Immunomodulatory Agents

Thalidomide as monotherapy and in combination with dexamethasone and/or clarithromycin has been examined in WM. Dimopoulos et al. [155] demonstrated a major response in five of 20 (25 %) previously untreated and treated patients who received single-agent thalidomide. Dose escalation from the thalidomide start dose of 200 mg daily was hindered by the development of side effects, including the development of peripheral neuropathy in five patients obligating discontinuation or dose reduction. Low doses of thalidomide (50 mg orally daily) in combination with dexamethasone (40 mg orally once a week) and clarithromycin (250 mg orally twice a day) have also been examined, with 10 of 12 (83 %) previously treated patients demonstrating at least a major response [156]. However, in a follow-up study by Dimopoulos et al. [157] using a higher thalidomide dose (200 mg orally daily) along with dexamethasone (40 g orally once a week) and clarithromycin (500 mg orally twice a day), only two of ten (20 %) previously treated patients responded. Thalidomide, as well as lenalidomide, has also been investigated in combination with rituximab and these studies are discussed below.

Bendamustine

Bendamustine is a recently approved agent for the treatment of relapsed/refractory indolent non-Hodgkin’s lymphoma (NHL). Bendamustine has structural similarities to both alkylating agents and purine analogues [158]. Bendamustine in combination with rituximab has been investigated in both previously untreated and relapsed/refractory WM patients and is discussed below.

Everolimus

Everolimus is an oral inhibitor of the mTOR pathway, which is approved for the treatment of renal cell carcinoma. The Akt-mTOR-p70 pathway is active in WM, and inhibition of this pathway leads to apoptosis of primary WM cells and WM cell lines [159, 160]. Fifty patients with a median of 3 prior therapies were treated with everolimus in a joint Dana Farber/Mayo Clinic study [161]. The overall response rate was 70 %, with 42 % of patients attaining a major response. The progression-free survival at 12 months was estimated to be 62 %. Grade 3 or higher related toxicities were observed in 56 % of patients with cytopenias constituting the most common toxicity. Pulmonary toxicity occurred in 10 % of patients. Dose reductions due to toxicity occurred in 52 % of patients.

A clinical trial examining the activity of everolimus in previously untreated patients with WM was completed by the WMCTG [162]. While 67 % of patients achieved at least a minor response by consensus criteria which rely on paraprotein reduction, IgM discordance to underlying disease burden was seen in up to half of patients on this upfront study. Cytopenias, particularly anemia and thrombocytopenia, were common, and pneumonitis occurred in 15 % of patients.

Combination Strategies

Because rituximab is an active and a nonmyelosuppressive agent, its combination with various chemotherapeutic agents has been extensively explored in WM. The combination of CHOP (cyclophosphamide, doxorubicin, vincristine, prednisone) with rituximab (CHOP-R) was investigated in a randomized frontline study by the German Low Grade Lymphoma Study Group (GLSG) involving 69 patients, most of whom had WM [163]. The addition of rituximab to CHOP resulted in a higher overall response rate (94 % vs. 67 %) and median time to progression (63 vs. 22 months) in comparison to patients treated with CHOP alone. Dimopoulos et al. [164] investigated the combination of rituximab, dexamethasone, and oral cyclophosphamide (RCD) as primary therapy in 72 patients with WM. At least a major response was observed in 74 % of patients in this study, and the 2-year progression-free survival was 67 %. Therapy was well tolerated, though one patient died of interstitial pneumonia. In the salvage setting, the use of CHOP-R has been investigated in relapsed/refractory WM patients [165]. Among 13 evaluable patients, 10 patients achieved a major response (77 %) including 3 CR and 7 PR, and 2 patients achieved a minor response.
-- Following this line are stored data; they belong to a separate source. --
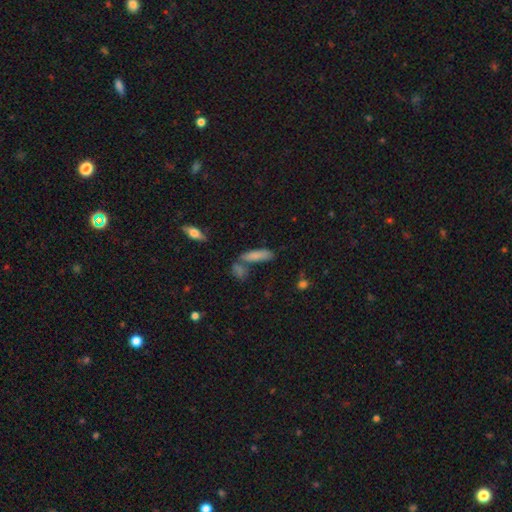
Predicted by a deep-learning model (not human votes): A smooth galaxy with no disk features (76%) that is cigar-shaped (56%). Merging: none (59%).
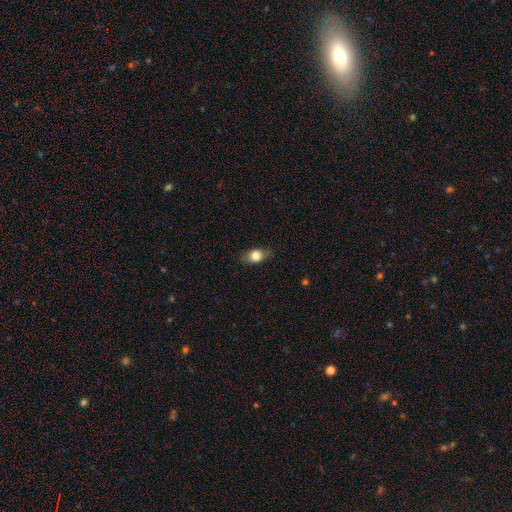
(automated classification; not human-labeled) Smooth or featured? smooth (80%)
How rounded? in between (77%)
Merging? none (81%)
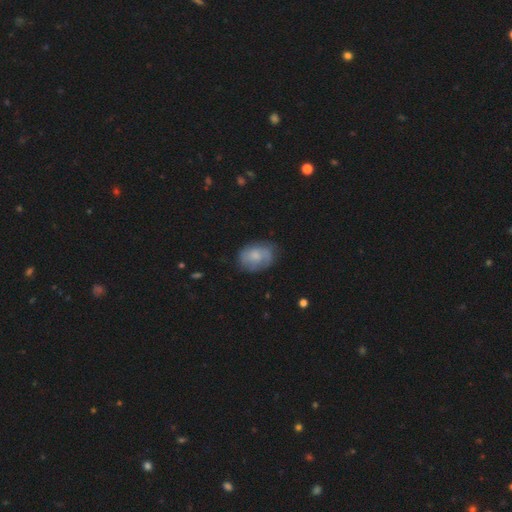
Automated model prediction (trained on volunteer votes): smooth 54%, featured or disk 39%, star or artifact 8%. Down the decision tree: how rounded — in between (75%); merging — none (66%).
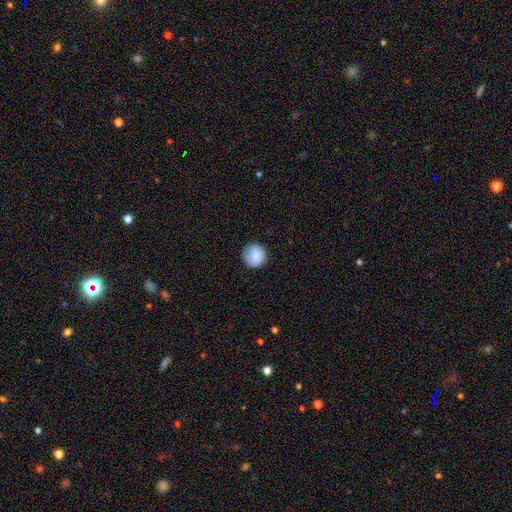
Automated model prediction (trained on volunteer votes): Overall: smooth (85%). How rounded: round (93%). Merging: none (84%).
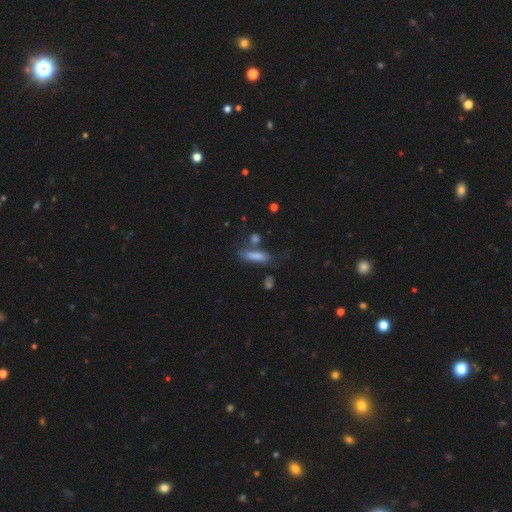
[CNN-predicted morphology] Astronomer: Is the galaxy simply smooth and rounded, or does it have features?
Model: smooth — 71%.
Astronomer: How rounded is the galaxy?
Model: cigar-shaped — 61% (runner-up: in between, 36%).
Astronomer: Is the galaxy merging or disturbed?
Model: none — 60%.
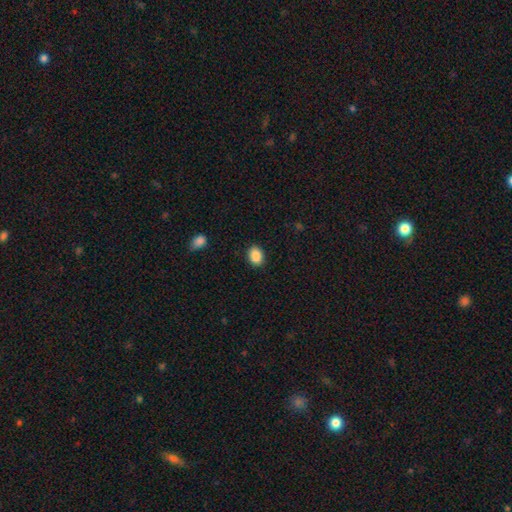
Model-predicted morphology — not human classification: type=smooth (88%); roundness=in between (63%); merging=none (87%).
In a retrospective study, Ioakimidis et al. [166] examined the outcomes of symptomatic WM patients who received CHOP-R, CVP-R, or CP-R. Baseline characteristics for all 3 cohorts were similar for age, prior therapies, bone marrow involvement, hematocrit, platelet count, and serum beta 2 microglobulin, though serum IgM levels were higher in patients treated with CHOP-R. The overall response rates to therapy were comparable for all three treatments: CHOP-R (96 %), CVP-R (88 %), and CP-R (95 %), though more CRs were observed among patients treated with either CVP-R or CHOP-R. Comparison of adverse events for these regimens showed a higher incidence for neutropenic fever as well as treatment-related neuropathy in patients receiving CHOP-R and CVP-R versus CPR. These results suggest that in WM, the use of doxorubicin and vincristine may be omitted in order to minimize treatment-related complications.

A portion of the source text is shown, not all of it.